[[ AVAILABLE DATA open ]]
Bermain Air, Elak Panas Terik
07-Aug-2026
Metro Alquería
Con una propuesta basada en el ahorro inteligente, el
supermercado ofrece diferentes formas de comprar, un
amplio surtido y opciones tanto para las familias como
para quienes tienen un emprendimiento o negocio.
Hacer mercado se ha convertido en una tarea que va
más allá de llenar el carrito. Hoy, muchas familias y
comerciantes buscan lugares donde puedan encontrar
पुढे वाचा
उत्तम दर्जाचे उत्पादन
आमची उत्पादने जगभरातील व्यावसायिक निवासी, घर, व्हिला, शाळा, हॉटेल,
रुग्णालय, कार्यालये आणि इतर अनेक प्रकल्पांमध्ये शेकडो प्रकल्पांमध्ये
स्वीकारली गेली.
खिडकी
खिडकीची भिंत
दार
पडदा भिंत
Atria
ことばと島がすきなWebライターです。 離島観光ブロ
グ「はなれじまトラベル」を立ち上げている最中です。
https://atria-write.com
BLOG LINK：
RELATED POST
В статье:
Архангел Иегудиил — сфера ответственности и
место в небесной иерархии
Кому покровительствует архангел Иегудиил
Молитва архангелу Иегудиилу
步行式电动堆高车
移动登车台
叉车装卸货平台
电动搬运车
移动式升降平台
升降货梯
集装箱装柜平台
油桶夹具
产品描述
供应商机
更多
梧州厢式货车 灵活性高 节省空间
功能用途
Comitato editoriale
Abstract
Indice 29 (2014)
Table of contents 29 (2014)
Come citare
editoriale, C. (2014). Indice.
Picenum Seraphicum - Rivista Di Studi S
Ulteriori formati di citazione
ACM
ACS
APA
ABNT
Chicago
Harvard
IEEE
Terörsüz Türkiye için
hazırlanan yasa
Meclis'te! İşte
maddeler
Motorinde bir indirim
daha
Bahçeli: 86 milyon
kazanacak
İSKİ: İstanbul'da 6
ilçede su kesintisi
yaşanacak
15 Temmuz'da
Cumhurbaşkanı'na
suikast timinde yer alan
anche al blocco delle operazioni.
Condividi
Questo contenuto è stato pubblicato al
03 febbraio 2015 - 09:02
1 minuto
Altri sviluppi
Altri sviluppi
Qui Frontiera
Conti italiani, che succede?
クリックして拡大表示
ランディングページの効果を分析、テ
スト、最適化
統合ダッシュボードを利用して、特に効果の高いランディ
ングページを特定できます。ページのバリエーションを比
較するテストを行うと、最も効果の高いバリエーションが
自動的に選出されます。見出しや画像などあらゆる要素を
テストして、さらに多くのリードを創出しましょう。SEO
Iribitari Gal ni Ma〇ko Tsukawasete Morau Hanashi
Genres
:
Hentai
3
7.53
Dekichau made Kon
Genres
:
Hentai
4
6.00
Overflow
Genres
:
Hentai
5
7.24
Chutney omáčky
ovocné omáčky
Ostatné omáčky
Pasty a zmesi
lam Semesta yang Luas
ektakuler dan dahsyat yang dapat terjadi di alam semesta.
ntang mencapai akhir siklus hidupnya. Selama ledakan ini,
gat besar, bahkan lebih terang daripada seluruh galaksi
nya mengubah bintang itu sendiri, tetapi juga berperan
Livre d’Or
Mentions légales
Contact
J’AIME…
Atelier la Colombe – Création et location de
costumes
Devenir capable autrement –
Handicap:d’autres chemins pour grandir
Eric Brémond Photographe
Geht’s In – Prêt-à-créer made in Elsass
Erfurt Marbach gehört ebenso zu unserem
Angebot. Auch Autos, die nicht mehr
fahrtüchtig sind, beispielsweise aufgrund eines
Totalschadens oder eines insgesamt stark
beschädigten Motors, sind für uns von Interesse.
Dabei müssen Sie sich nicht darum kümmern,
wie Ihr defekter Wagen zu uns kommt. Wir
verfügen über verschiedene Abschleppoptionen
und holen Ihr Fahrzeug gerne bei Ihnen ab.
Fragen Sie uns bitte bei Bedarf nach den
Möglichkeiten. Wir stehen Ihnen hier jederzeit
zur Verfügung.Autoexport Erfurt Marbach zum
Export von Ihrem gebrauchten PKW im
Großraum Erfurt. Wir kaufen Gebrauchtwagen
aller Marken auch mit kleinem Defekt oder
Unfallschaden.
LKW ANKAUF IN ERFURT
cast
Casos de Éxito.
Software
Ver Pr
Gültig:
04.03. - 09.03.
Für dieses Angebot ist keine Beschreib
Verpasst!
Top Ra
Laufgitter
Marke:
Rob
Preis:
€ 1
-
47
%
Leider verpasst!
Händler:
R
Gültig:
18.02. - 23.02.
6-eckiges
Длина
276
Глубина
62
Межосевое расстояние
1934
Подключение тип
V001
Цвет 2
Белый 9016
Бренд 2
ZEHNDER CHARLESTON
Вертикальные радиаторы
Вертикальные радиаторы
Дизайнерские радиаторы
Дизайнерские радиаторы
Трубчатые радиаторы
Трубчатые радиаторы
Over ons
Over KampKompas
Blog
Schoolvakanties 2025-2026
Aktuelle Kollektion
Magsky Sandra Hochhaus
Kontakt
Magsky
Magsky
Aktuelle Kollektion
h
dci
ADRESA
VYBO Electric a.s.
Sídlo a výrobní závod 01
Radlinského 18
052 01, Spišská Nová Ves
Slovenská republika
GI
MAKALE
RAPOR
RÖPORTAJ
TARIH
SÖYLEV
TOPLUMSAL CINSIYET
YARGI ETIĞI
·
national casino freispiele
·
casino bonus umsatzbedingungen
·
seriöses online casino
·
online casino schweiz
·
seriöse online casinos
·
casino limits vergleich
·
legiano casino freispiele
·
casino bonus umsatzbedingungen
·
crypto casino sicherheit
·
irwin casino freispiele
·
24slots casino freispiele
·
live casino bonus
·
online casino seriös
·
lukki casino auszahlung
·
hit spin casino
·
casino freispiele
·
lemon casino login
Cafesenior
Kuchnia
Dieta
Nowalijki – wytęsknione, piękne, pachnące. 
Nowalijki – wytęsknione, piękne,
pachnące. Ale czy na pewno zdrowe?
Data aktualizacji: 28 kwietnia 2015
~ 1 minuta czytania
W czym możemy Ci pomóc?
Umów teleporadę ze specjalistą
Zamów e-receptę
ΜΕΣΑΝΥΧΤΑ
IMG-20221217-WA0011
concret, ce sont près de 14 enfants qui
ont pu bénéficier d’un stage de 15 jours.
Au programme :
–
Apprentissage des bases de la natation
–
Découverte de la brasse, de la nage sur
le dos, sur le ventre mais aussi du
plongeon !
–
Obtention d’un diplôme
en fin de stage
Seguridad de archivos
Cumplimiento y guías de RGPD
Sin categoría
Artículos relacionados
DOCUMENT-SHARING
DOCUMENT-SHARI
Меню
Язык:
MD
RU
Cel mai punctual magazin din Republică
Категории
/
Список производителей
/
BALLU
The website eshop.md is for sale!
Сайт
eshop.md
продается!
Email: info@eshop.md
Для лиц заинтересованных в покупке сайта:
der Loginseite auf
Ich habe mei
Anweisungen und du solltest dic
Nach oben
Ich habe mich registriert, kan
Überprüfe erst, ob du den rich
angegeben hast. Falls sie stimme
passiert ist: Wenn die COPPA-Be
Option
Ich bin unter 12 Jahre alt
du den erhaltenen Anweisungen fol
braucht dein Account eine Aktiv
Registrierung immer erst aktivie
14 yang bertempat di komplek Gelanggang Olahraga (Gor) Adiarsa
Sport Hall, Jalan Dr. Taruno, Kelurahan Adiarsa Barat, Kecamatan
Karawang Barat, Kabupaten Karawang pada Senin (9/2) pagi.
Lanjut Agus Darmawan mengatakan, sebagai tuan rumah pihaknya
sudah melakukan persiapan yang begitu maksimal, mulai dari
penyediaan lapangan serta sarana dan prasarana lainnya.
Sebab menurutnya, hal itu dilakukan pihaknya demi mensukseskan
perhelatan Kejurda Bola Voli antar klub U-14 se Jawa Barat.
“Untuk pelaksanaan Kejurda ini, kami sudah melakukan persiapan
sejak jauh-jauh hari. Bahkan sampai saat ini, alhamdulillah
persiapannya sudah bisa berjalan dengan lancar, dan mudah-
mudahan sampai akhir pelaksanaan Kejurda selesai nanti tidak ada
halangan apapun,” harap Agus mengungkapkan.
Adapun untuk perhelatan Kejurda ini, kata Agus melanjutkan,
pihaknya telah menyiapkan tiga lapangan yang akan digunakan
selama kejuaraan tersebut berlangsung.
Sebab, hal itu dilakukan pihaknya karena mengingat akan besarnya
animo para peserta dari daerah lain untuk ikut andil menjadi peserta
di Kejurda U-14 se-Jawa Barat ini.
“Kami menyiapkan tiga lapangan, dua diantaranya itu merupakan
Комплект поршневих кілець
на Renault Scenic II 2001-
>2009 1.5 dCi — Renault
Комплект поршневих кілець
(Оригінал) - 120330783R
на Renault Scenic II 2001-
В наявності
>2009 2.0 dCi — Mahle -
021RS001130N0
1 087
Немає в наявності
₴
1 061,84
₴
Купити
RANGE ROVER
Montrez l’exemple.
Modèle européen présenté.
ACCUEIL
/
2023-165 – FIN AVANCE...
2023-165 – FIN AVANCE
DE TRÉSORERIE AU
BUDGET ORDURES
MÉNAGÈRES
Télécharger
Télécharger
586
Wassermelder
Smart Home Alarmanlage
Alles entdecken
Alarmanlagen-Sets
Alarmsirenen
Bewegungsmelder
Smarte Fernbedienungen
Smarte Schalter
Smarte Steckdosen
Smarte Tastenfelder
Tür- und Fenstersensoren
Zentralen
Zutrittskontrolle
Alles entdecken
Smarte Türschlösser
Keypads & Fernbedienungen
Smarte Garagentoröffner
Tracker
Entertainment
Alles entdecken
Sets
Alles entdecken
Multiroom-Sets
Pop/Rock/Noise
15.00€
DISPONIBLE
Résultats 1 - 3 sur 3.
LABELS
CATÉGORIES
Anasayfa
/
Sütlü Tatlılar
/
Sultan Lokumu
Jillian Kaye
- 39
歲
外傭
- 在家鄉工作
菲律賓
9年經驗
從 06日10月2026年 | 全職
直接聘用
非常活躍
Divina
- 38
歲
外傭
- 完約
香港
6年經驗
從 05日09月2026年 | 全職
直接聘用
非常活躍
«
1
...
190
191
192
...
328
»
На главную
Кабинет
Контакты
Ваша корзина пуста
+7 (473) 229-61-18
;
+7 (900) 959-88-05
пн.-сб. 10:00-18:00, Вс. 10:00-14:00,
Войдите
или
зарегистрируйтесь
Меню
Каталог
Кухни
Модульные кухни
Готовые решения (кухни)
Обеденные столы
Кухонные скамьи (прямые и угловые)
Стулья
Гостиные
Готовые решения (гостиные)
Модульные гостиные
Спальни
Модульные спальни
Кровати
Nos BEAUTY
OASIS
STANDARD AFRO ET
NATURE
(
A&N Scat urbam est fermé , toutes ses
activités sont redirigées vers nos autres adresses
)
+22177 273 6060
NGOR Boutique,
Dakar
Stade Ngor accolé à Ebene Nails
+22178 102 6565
[[ AVAILABLE DATA closed ]]
### PROBLEM:
Copy word for word the stretch of entries above from the line that has "統合ダッシュボードを利用して、特に効果の高いランディ" through the line that has "Pasty a zmesi", both ends included, and nothing outside it.

### ANSWER AREA:
統合ダッシュボードを利用して、特に効果の高いランディ
ングページを特定できます。ページのバリエーションを比
較するテストを行うと、最も効果の高いバリエーションが
自動的に選出されます。見出しや画像などあらゆる要素を
テストして、さらに多くのリードを創出しましょう。SEO
Iribitari Gal ni Ma〇ko Tsukawasete Morau Hanashi
Genres
:
Hentai
3
7.53
Dekichau made Kon
Genres
:
Hentai
4
6.00
Overflow
Genres
:
Hentai
5
7.24
Chutney omáčky
ovocné omáčky
Ostatné omáčky
Pasty a zmesi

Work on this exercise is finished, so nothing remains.